In 2012, the demand for encryption was low and consumer VPNs were at best a niche product. Then a major event happened, which changed everything. In 2013, Edward Snowden shed light on a global surveillance industry and accelerated the rollout of encryption. It showed people that protecting their freedoms online mattered and that they needed to take control themselves.
Today, almost every website supports an encrypted connection, there are plenty of end-to-end encrypted messengers and the focus has entirely shifted to the need of secure communications. Needless to say that VPNs are a part of this revolution and thanks to its many use cases, everyone knows what a VPN is and why you should use one.
Hide.me is closing in on 20 million users worldwide. What does the future for the company look like?
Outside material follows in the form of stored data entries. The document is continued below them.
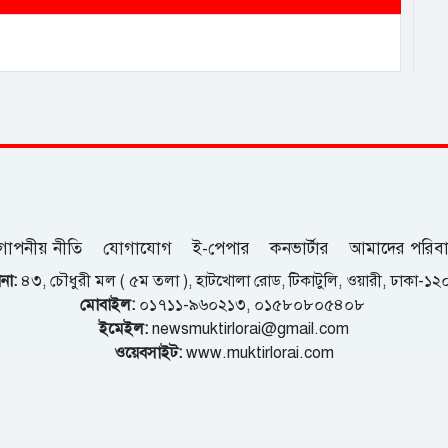
োপনীয় নীতি
যোগাযোগ
ই-পেপার
কনভার্টার
আমাদের পরিব
না:
৪৩, চৌধুরী মল ( ৫ম তলা ), হাটখোলা রোড, টিকাটুলি, ওয়ারী, ঢাকা-১
মোবাইল:
০১৭১১-৯৬০২১৩, ০১৫৮০৮০৫৪০৮
ইমেইল:
newsmuktirlorai@gmail.com
ওয়েবসাইট:
www.muktirlorai.com
কুমিল্লা অফিস:
৯১৩, তালুকদার হাউজ, দক্ষিণ বাগিচাগাঁও, কুমিল্লা।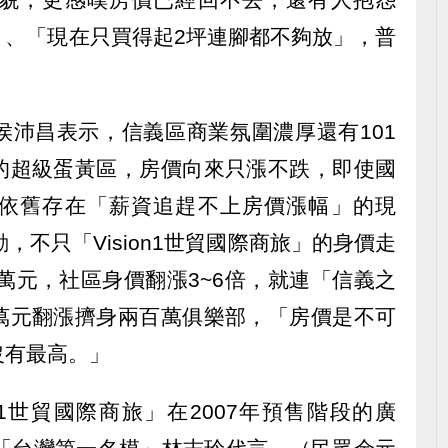
」、「現在只買得起2坪連腳都不夠放」，普
侯沛昌表示，信義區商業氛圍濃厚還有101
的超級蛋黃區，房價向來只漲不跌，即使國
依舊存在「薪資追趕不上房價漲幅」的現
，不只「Vision1世貿國際商旅」的身價走
0萬元，社區身價翻漲3~6倍，就連「信義之
萬元翻漲擠身兩百萬俱樂部，「房價是不可
沒有最高。」
n1世貿國際商旅」在2007年預售階段的廣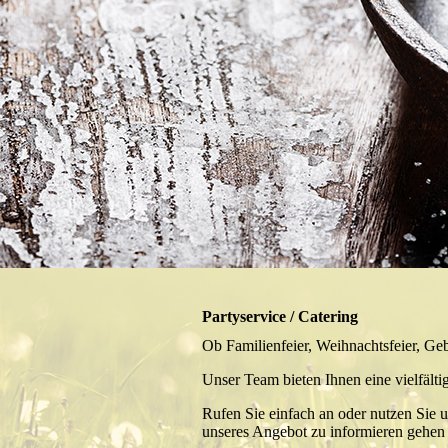
Partyservice / Catering
Ob Familienfeier, Weihnachtsfeier, Geb
Unser Team bieten Ihnen eine vielfäl
Rufen Sie einfach an oder nutzen Sie u
unseres Angebot zu informieren gehen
That’s a huge milestone to reach but our focus as always is to continue growing and improving our product without making compromises on our users’ privacy. This principle is at the heart of everything we do. We will continue to focus on VPN features that our competitors don’t offer, improve the user experience for our customers and are constantly listening to their feedback.
What does the future of VPN look like?
Consumer bandwidth increases and IPv6 will be widely available soon. Many VPNs are not prepared for that, as they only support IPv4 and block IPv6. Hide.me supports IPv6 natively on all locations and we’ll roll out 10G servers over the next few years to meet the demand.
We believe the adoption and usage of VPNs will grow even more – the exponential growth the industry has experienced shows no sign of slowing.
In the next 10 years, we will need to spread a more mature and nuanced perception of data and privacy. They say that data is the new oil and it’s damaging us all the same (not in the same ways though). It’s our responsibility as a VPN company to preach how online privacy is our right and a must and we have a right to be imperfect and free about it, not to worry where our data will end and what will come out of it.
What are your views on audits? Is it a good way of separating the more visible players from the others?
Audits are generally welcomed as they build trust, but are no silver bullet because any claim only provides a momentary picture. A provider can easily delete or disable logging and turn it on after the audit again. Nevertheless an audited provider is more trustworthy than ones without. Long term operating records, whether the provider handed data over to authorities or had a data breach in the past, are more useful to look at – it allows consumers to analyze which provider to trust.